Leading political commentator, Janan Ganesh makes the case for a Labour party split
Janan Ganesh, leading political commentator, believes that a Labour party split could win over dispossessed Remainers despite its risks. Citing the Limehouse declaration of 1981 – where a split in the Labour party ultimately served to fragment the anti-Thatcher vote – Janan suggests that the party’s “current commitment to togetherness would make sense” if it weren’t for the fact that there remains no solution in sight “to the Corbyn problem”.
If Labour do fail to replace Corbyn with a “plausible prime minister” Janan writes, then “political logic and the national interest both argue for a breakaway”. One way that this might unfold is that the 170 or so MPs who rejected Mr Corybn last week in a vote of no confidence would “resign the Labour whip and sit as a new party of the pro-European centre left under leadership of their choosing”. By definition, they would now constitute the new official opposition as the largest non-governmental group in the House of Commons.
If this new party were able to persuade just one out of every hundred of the 16 million voters who voted to remain in the EU to pay a nominal subscription, it would outnumber the Tories. Janan believes this could lead to moderate Labour activists and staff defecting, followed by donations from British businesses “who would have an incentive to sustain the project in its precarious infancy”. While the hard left would keep the Labour name and the infrastructure, the new party would rely on something more important – credible policies which appealed to the centre left.

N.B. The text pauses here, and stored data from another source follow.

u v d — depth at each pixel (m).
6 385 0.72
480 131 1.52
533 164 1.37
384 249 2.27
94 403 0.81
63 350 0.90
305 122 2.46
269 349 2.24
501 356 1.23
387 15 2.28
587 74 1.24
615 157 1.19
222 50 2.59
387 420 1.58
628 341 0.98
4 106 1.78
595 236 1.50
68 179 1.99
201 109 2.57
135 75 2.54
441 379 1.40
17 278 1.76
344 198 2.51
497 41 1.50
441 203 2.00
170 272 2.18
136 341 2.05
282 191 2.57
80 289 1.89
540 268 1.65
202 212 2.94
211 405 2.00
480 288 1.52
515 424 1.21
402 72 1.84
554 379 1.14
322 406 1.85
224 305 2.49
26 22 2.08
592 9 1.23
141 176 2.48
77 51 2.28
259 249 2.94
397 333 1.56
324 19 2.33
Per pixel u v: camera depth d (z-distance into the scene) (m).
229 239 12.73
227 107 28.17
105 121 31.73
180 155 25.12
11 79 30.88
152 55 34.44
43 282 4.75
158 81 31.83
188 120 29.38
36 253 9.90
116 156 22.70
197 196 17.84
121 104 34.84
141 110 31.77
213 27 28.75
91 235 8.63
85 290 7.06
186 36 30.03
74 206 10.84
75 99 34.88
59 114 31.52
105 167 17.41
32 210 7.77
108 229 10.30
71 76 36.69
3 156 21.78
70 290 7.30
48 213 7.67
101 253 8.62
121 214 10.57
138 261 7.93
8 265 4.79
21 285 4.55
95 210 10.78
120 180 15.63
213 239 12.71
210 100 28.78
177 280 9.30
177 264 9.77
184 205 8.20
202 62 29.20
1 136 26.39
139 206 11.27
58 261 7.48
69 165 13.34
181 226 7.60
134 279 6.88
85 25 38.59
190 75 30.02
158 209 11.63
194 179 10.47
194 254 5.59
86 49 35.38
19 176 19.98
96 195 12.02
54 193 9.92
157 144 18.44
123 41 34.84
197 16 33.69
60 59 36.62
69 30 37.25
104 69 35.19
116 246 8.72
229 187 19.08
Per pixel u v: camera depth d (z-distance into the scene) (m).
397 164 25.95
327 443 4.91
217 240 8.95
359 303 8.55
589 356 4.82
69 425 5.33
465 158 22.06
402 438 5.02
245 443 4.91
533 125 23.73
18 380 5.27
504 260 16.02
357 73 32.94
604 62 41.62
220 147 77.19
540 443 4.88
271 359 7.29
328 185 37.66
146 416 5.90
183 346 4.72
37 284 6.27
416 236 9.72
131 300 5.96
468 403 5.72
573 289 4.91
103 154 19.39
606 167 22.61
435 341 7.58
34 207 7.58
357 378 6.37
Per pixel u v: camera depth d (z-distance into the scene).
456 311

The fallout of Limehouse is preventing Labour moderates from such a move. However, Janan argues that if they are to be suppressed by history, then “they should get their history right”. In the end the SDP won – the past four prime ministers have all “attempted to blend a free economy, a substantial state, cultural looseness and EU membership”. The SDP leaders, sensed where the country was going, just too early. June’s referendum has broken this consensus, but 48% of voters are still crying out to be spoken for.